MSE Seminar: “Headline Inflation and Monetary Policy Dynamics: Fresh Evidence from India” by Dr. Paras Sachdeva, Assistant Professor, Department of Humanities and Social Sciences, Indian Institute of Technology Madras on 12th September 2025 at 4:15 pm

Speaker: Dr. Paras Sachdeva, Assistant Professor, Department of Humanities and Social Sciences, Indian Institute of Technology Madras

Date & Time: 12th September 2025 (Friday) from 4:15 pm to 5:15 pm

Venue:  Mini-Auditorium (2nd Floor, New Academic block)

Title of the paper:  “Headline Inflation and Monetary Policy Dynamics: Fresh Evidence from India”
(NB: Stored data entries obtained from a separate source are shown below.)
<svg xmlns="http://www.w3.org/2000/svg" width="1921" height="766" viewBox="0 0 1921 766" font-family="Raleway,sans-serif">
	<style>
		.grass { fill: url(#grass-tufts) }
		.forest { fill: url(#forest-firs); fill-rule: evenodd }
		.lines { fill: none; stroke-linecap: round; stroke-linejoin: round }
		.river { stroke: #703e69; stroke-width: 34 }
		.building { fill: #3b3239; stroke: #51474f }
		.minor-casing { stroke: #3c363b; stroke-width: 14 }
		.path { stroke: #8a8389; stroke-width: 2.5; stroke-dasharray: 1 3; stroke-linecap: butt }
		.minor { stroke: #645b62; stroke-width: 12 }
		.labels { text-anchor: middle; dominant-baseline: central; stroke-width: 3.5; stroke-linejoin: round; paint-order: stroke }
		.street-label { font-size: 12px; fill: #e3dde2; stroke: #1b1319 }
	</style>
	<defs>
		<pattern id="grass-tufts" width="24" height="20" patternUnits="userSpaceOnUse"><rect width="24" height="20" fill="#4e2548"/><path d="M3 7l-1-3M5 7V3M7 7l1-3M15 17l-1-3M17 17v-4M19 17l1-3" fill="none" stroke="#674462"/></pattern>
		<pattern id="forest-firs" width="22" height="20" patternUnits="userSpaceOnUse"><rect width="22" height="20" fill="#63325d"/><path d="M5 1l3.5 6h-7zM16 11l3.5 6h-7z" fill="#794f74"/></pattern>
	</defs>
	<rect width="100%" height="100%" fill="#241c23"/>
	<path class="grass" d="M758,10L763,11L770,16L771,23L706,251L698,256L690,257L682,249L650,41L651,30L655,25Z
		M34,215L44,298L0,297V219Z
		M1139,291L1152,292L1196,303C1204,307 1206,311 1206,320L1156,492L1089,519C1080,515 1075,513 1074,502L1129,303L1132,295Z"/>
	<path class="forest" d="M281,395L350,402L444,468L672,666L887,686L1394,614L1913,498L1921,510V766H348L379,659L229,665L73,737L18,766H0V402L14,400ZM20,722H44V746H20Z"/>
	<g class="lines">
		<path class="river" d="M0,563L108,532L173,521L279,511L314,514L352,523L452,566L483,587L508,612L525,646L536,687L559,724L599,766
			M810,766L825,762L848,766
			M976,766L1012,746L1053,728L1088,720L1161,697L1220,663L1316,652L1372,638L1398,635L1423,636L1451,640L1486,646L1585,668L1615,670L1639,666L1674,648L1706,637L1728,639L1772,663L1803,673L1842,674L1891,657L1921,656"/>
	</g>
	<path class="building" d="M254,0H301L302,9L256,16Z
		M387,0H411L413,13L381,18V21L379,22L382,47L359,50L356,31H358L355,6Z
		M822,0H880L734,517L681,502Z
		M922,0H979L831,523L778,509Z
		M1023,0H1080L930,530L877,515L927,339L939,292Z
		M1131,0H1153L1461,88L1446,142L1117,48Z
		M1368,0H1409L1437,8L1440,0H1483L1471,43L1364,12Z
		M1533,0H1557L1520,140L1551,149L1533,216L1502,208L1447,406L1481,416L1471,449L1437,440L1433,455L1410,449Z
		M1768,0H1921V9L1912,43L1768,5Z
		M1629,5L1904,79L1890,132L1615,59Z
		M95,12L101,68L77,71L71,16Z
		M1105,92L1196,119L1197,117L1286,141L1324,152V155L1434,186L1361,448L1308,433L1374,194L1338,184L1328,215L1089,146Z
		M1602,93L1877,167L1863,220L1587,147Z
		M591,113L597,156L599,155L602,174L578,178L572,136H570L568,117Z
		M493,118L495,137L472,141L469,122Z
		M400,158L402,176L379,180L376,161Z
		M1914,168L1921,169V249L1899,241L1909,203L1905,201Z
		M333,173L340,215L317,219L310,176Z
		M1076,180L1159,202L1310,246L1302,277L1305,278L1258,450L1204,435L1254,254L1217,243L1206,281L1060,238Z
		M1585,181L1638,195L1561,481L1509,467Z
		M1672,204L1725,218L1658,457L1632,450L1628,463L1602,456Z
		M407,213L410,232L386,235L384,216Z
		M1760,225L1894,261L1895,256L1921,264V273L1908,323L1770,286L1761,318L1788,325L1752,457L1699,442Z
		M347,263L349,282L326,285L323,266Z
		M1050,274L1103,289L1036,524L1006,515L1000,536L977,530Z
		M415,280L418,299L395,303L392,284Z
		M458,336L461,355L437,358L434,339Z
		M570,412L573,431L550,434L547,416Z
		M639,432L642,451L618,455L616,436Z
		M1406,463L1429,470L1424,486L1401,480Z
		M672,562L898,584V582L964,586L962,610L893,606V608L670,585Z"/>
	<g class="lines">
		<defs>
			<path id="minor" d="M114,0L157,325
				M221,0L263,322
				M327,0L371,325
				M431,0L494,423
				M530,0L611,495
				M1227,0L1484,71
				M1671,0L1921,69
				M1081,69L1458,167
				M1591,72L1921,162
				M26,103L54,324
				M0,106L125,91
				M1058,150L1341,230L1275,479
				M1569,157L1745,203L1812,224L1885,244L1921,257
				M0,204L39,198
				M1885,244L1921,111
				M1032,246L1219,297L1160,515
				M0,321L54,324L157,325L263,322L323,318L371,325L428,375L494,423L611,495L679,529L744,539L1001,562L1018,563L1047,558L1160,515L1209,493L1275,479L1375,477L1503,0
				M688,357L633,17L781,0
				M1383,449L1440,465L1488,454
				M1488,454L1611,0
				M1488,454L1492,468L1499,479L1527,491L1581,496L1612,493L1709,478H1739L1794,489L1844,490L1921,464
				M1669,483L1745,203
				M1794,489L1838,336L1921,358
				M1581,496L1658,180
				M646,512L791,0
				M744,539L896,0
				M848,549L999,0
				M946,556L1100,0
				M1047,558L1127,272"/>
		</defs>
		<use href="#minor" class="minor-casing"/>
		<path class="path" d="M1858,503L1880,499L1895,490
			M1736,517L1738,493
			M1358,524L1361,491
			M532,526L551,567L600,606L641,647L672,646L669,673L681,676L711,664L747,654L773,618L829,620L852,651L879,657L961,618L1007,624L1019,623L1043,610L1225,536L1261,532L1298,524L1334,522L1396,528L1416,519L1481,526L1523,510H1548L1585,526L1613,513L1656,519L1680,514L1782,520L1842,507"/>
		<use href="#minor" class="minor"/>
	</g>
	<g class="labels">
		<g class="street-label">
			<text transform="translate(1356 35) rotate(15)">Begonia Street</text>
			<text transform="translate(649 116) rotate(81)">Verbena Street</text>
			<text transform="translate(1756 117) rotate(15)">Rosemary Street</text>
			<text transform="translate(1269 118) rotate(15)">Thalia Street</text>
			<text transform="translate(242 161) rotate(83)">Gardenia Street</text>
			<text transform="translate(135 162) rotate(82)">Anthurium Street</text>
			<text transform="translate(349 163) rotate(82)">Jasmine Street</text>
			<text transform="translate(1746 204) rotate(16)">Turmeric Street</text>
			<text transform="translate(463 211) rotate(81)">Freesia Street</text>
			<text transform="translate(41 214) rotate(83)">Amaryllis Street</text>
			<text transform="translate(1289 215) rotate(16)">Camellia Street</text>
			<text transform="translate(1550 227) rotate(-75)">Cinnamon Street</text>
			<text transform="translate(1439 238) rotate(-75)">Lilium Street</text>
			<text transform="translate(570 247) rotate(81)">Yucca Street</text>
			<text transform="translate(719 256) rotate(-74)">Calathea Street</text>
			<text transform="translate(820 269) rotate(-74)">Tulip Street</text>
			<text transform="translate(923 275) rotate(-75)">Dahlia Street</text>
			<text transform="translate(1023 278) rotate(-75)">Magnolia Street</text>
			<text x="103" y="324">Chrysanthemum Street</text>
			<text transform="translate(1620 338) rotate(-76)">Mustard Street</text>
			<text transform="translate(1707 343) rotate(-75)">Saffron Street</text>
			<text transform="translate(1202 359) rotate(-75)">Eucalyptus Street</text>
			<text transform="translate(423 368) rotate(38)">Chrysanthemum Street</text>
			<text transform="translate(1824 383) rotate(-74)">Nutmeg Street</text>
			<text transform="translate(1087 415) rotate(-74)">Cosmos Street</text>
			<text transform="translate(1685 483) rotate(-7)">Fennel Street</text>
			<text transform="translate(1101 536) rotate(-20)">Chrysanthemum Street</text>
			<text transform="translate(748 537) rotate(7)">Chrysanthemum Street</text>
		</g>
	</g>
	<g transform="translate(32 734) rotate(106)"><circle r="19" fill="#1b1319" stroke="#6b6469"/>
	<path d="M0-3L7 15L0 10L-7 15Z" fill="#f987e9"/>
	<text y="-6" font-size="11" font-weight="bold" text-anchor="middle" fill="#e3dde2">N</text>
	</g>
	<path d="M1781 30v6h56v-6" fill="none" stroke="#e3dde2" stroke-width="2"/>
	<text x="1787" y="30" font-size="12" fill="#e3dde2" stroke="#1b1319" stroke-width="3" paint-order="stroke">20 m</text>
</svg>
About the Speaker: See the link https://sites.google.com/view/paras-sachdeva/

Abstract of the paper: Due to the episodes of high inflation post-COVID-19 pandemic, there has been rising discussion on which measure of inflation the central banks should target: headline or core? This paper adds to the discussion by first examining the regime dependence of the pass-throughs of two key components of headline inflation, i.e., food and energy in the Indian context. Subsequently, the paper also examines the efficacy of monetary policy in curtailing these passthroughs. The empirical finding reveals the larger pass-throughs of food and energy inflation shocks at tails, i.e., at higher and lower quantiles in comparison to the median. The contractionary monetary policy impacts inflation through cost-side channels at its lower quantiles and demand-side channels at its higher quantiles. Besides, the contractionary monetary policy shock is found to curtail the first-round effects of energy inflation and the second-round effects of both food and energy inflation shocks. Given these findings, the paper suggests that the central bank tightens monetary policy during high food and energy inflation periods.